Although, in fact, the acquisition occurred before 2017, the Rulings Directorate also addressed what would have happened on a post-2016 acquisition, and concluded that the amount allocated to the actuarial surplus would not have qualified as the cost of a Class 14.1 property, and instead would have been a non-deductible capital expenditure.

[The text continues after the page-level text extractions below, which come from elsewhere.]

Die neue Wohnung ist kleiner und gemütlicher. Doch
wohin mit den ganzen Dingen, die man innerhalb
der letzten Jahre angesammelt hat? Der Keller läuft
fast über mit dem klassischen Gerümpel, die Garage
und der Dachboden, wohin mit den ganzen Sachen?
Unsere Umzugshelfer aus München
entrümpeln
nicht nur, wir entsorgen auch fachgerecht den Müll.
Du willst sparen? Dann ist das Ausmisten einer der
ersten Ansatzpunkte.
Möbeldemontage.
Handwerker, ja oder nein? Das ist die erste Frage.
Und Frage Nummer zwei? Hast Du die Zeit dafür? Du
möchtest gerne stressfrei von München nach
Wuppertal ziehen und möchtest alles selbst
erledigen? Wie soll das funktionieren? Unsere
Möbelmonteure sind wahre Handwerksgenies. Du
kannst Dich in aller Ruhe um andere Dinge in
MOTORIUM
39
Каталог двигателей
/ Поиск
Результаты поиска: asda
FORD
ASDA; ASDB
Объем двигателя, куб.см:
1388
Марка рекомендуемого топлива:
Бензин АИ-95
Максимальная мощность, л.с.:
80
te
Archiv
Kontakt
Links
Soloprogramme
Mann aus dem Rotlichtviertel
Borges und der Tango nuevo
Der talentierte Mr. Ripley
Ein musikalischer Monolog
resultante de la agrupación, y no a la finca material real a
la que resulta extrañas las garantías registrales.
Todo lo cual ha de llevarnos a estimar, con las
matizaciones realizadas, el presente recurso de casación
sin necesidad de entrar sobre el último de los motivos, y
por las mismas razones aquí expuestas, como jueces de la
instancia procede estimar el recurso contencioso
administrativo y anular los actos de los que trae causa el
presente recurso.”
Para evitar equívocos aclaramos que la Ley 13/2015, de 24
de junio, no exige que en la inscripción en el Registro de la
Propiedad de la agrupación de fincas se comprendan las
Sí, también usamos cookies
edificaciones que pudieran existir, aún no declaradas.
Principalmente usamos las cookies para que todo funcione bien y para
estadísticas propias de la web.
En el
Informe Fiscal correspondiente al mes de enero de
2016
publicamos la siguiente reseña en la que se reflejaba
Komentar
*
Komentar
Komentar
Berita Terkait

Its findings towards this conclusion were:

  • Having regard for the exclusion for an amount that is not deductible by virtue of a specific provision other than s. 18(1)(b), such amount was excluded by s. 18(1)(e), which prohibited the deduction for a reserve (“described by the courts as something set aside that can be relied upon for future use”) given that “any actuarial surplus in this case can be applied as a contribution holiday to relieve the Purchaser from its future contribution obligations.”
  • Furthermore, the exclusion under s. 78(4) would also apply because it prohibits the deduction of an amount for pension benefits which will be paid more than six months after the current taxation year, including (in this context) the use of surplus to cover the employer’s current service costs.
  • The exclusion for “an amount that is the cost of … an interest in a trust” also applied since the Purchaser acquired an equitable interest in the Plan, i.e., it could potentially take a contribution holiday, receive a return of contributions on a winding-up of the Plan, and potentially receive the surplus in other circumstances.
  • Regarding the specific inclusion in Class 14.1 of “goodwill,” this was defined in TransAlta as “an unidentified intangible asset,” whereas the surplus here instead was specifically identifiable and “[u]nlike goodwill … can be separated from the employer’s business if, as in this case, the plan terms permit surplus to be returned to the employer when the appropriate regulatory procedures are followed.”
  • The surplus amount would also not be deemed goodwill under s. 13(35) because of failure of the condition in s. 13(35)(a) (it would represent the cost of a property, e.g., the right to apply actuarial surplus to contribution obligations under a defined benefit pension plan) and failure of the condition in s. 13(35)(c) (it was not otherwise deductible because of s. 18(1)(e) or 78(4)).

Neal Armstrong. Summary of 28 January 2021 Internal T.I. 2019-0817641I7 under s. 18(1)(b) – capital expenditure v. expense – actuarial surplus.